— Textabschnitt —
•••

VwSen-400491/4/Lg/Shn Linz, am 30. Dezember 1997 DVR.0690392

E r k e n n t n i s

Der unabhängige Verwaltungssenat des Landes Oberösterreich hat durch sein Mitglied Dr. Ewald Langeder über die Beschwerde des D, wegen Rechtswidrigkeit des Schubhaft-bescheides der Bundespolizeidirektion Linz vom 10.12.1997, Zl. Fr-95.996, sowie der Festnahme und Anhaltung in Schubhaft durch die Bundespolizeidirektion Linz zu Recht erkannt:

I. Die Beschwerde wird als unbegründet abgewiesen und es wird gleichzeitig festgestellt, daß die für die Fortsetzung der Schubhaft maßgeblichen Voraus-setzungen vorliegen.

II. Der Beschwerdeführer hat dem Bund Aufwendungen in Höhe von 3.365 S binnen zwei Wochen bei sonstiger Exekution zu ersetzen.

Rechtsgrundlage: §§ 51 Abs.1, 52 Abs.2 und 4 Fremdengesetz - FrG (BGBl.Nr. 838/1992) zuletzt geändert durch BGBl.Nr. 436/1996 iVm §§ 67c und 79a Allgemeines Verwaltungsverfahrensgesetz 1991 - AVG idF BGBl.Nr.474/1995.

•••

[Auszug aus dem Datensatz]
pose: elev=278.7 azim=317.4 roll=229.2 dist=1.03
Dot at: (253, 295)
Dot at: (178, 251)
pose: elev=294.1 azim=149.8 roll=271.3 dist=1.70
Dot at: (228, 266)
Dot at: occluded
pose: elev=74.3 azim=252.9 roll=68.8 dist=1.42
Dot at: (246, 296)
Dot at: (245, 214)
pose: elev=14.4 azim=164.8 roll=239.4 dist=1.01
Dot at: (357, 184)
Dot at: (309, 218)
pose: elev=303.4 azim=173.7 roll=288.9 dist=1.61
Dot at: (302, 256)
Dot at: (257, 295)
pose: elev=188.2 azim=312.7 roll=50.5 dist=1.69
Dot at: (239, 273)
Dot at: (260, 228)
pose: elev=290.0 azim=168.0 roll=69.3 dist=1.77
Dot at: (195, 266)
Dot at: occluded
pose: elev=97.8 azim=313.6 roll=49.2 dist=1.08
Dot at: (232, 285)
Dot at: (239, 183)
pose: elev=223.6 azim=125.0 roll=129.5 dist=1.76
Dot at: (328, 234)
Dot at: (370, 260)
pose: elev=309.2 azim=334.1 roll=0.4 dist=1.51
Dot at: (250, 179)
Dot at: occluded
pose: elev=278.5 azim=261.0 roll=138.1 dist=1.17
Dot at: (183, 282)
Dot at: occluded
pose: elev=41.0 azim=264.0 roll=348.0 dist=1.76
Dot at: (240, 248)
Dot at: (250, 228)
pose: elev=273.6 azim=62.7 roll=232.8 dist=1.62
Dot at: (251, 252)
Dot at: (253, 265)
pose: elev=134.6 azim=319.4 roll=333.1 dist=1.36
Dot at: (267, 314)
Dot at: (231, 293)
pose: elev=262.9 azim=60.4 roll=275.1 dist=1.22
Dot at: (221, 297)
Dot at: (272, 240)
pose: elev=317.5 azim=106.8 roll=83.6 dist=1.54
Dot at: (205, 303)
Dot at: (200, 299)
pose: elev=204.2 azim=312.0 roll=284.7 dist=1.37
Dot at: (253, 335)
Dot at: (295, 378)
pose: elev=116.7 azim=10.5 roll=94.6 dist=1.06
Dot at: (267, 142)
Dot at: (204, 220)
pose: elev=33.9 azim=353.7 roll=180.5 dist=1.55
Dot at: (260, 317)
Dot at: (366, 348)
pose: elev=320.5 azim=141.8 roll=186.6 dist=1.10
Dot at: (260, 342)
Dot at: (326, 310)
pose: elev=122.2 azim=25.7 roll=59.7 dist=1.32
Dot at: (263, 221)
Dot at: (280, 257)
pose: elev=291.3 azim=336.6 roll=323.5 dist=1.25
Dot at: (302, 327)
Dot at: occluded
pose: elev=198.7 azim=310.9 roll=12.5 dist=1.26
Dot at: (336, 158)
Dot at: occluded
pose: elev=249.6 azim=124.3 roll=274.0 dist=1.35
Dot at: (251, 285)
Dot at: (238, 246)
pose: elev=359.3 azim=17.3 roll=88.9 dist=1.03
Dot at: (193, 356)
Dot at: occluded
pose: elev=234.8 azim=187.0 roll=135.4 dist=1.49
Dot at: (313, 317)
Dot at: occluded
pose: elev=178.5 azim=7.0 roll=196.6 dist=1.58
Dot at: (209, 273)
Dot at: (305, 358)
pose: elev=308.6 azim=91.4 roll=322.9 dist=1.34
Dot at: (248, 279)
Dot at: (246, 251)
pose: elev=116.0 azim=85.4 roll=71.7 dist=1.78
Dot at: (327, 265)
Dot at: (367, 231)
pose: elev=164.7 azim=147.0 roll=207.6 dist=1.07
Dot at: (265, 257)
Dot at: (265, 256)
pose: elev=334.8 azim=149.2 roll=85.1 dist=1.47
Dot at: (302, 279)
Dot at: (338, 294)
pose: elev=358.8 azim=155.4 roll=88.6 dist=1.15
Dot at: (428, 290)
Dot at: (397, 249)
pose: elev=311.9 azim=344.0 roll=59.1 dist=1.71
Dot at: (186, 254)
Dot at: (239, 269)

•••

— Zu bearbeitende Aufgaben —
A) Welchen Betrag muss der Beschwerdeführer laut dem Text zur Schubhaftbeschwerde dem Bund ersetzen, und innerhalb welcher Frist?
B) Gib den Absatz, der im Text zur Schubhaftbeschwerde mit „Der unabhängige Verwaltungssenat“ beginnt, als knappe Stichpunktliste wieder.

— Die Ergebnisse —
A) 3.365 S, binnen zwei Wochen.

B)
- Entscheidende Stelle: unabhängiger Verwaltungssenat des Landes Oberösterreich, durch sein Mitglied Dr. Ewald Langeder
- Gegenstand: Beschwerde des D wegen Rechtswidrigkeit
- Angefochten: Schubhaftbescheid der Bundespolizeidirektion Linz vom 10.12.1997, Zl. Fr-95.996
- Ebenfalls angefochten: Festnahme und Anhaltung in Schubhaft durch die Bundespolizeidirektion Linz